テニスコートを縦横無尽に駆け回るアグレッシブなプレーヤーにとって、シューズ選びは生命線です。特にハードな切り返しや激しいフットワークを武器にするなら、一度は耳にするのがヨネックス エクリプションシリーズではないでしょうか。
スタン・ワウリンカやキャスパー・ルードといったトッププロが信頼を寄せるこの一足。実際にコートで使い倒して分かった、スペック表だけでは見えてこない「真の履き心地」と「使いこなしのコツ」を徹底解説します。
履いた瞬間に感じる「剛性」と「安心感」
ヨネックス エクリプションに足を通したとき、まず驚くのはその圧倒的なホールド感です。一般的な軽量モデルとは一線を画す、まるで足全体がガッチリとした装甲に守られているような感覚があります。
その秘密は、ヨネックス独自の「パワークッションプラス」。生卵を落としても割れずに跳ね返るという驚異の衝撃吸収材が、激しい踏み込みをサポートしてくれます。実際にハードコートで時速20km近いサイドステップから急停止してみましたが、足首が外側に流れる気配が一切ありません。この「止まれる」という安心感が、次のステップへの一歩を確実なものにしてくれます。
リアルな体験談:慣らし期間とサイズ選びの注意点
ただし、このヨネックス エクリプションには少し「癖」もあります。購入を検討しているなら、以下のリアルな体験談を参考にしてください。
- 「硬さ」との付き合い方新品の状態では、アッパーの「デュラブルスキン」がかなり頑丈に作られているため、最初は少し硬く感じるはずです。私も最初の2〜3練習は足の甲に少し圧迫感がありました。しかし、合計5時間を超えたあたりから劇的に足に馴染み始め、最高のフィット感へと変わりました。「最初は少し我慢が必要な、育てがいのあるシューズ」と言えるでしょう。
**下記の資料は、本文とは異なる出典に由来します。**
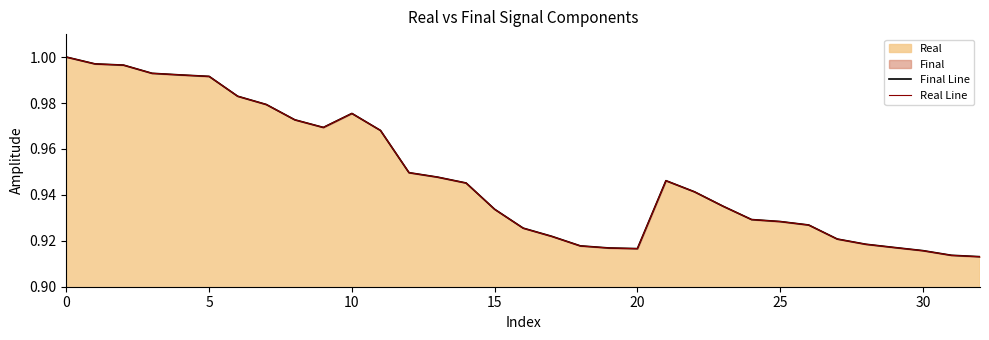

What is the difference between the maximum and minimum values in the Real Line series?

0.1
- 重量に対する誤解手に持つと、軽量を売りにしているヨネックス ソニケージなどと比較して少し重みを感じます。しかし、いざコートで走ってみると、その重さが「遠心力」や「安定した接地」に変換されるため、不思議と足が重いとは感じません。むしろ、重さがあるからこそ、滑り込み(スライディング)が安定するのです。
- サイズ選びは慎重にヨネックス エクリプションはややタイトな設計です。普段のサイズで「ジャストすぎる」と感じる方は、厚手のスポーツソックスを履くことを考慮して、0.5cmアップするか、4Eのワイドモデルを選択することをおすすめします。
他のモデルと何が違うのか?
多くのプレーヤーが迷うヨネックス フュージョンレブとの比較についても触れておきます。ヨネックス フュージョンレブが「足を包み込む柔らかさ」を重視しているのに対し、ヨネックス エクリプションはどこまでも「パワーと安定」に振り切っています。
ベースラインから強烈なショットを打ち込むストローカーや、一歩の踏み込みに全体重を乗せるプレーヤーにとって、ヨネックス エクリプションがもたらす反発力は大きな武器になります。
結論:エクリプションを選ぶべき人は?
ヨネックス エクリプションは、決して万人向けの「楽なシューズ」ではありません。しかし、以下のような方にはこれ以上ない最高のパートナーになります。
- 激しい切り返しで足首のぐらつきが気になる方
- ハードコートでの練習頻度が高く、耐久性を重視する方
- 踏み込んだパワーをそのままショットに伝えたい競技志向の方
ヨネックス エクリプションを履きこなした先にあるのは、どれだけ動いても足が守られているという絶対的な信頼感です。怪我の不安を消し去り、プレーの質を一段階引き上げたいなら、この重厚な「鎧」をぜひ試してみてください。